Question

The general solution of the equation $\frac{d^{3}y}{d{x}^3}+y=0$ is

• A. $c{e}^{-x}+e^{x/2}(acos\frac{\sqrt{3}}{2}x+b\sin \frac{\sqrt{3}}{2}x)$
• B. $c_1{e}^{\sqrt{3x}/2}+c_2{e}^{x/2}+c_3{e}^{-x}$
• C. $c_1{e}^{-x}+c_2{e}^{\omega x}+c_3{e}^{{\omega }^{2}x}$,where $\omega =\frac{-1+\sqrt{3}i}{2}$
• D. none of these

Answer 1

Answer: (A)

$c{e}^{-x}+e^{x/2}(acos\frac{\sqrt{3}}{2}x+b\sin \frac{\sqrt{3}}{2}x)$

$\frac{d^{3}y}{d{x}^3}+y=0$
Substitute $y=k{e}^{mx}$
$m^3+1=0$
$\Rightarrow m^3=-1$
The roots are $-1,e^{\iota \pi /3},e^{-\iota \pi /3}$
Thus the solution is
$y=c{e}^{-x}+e^{x/2}(acos\frac{\sqrt{3}}{2}x+b\sin \frac{\sqrt{3}}{2}x)$

→ **Supplied records**
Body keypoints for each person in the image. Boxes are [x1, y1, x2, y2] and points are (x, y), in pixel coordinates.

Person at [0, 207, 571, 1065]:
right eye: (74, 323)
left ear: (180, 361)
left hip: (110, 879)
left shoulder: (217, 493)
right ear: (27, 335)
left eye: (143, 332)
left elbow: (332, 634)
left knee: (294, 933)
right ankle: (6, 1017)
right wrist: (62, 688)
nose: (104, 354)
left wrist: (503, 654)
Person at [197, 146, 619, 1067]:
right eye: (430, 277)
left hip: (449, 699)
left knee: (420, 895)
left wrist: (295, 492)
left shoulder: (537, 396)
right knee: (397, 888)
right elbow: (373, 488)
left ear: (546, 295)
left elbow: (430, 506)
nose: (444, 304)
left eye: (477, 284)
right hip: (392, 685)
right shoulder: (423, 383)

...

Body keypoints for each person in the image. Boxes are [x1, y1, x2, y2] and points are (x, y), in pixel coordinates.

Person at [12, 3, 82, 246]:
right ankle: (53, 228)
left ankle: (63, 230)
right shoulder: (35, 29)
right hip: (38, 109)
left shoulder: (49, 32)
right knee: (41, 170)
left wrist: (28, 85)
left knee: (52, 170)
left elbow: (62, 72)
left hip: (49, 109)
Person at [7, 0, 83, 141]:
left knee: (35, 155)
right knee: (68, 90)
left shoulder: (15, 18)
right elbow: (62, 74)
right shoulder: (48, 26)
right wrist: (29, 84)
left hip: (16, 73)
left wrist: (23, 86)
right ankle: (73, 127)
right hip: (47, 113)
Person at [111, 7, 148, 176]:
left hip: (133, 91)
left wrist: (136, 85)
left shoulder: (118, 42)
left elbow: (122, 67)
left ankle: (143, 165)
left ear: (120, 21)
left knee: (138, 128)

→ **Task description**
Using the worked problem on the third-order equation above, mark each statement yes or no, and quote the words that decide it. (a) The solution substitutes an exponential form for y. (b) Option D is given as the answer. (c) The value 1 is listed as one of the roots.

→ **Task response**
(a) Yes: "Substitute $y=k{e}^{mx}$"
(b) No: "Answer: (A)"
(c) No: "The roots are $-1,e^{\iota \pi /3},e^{-\iota \pi /3}$"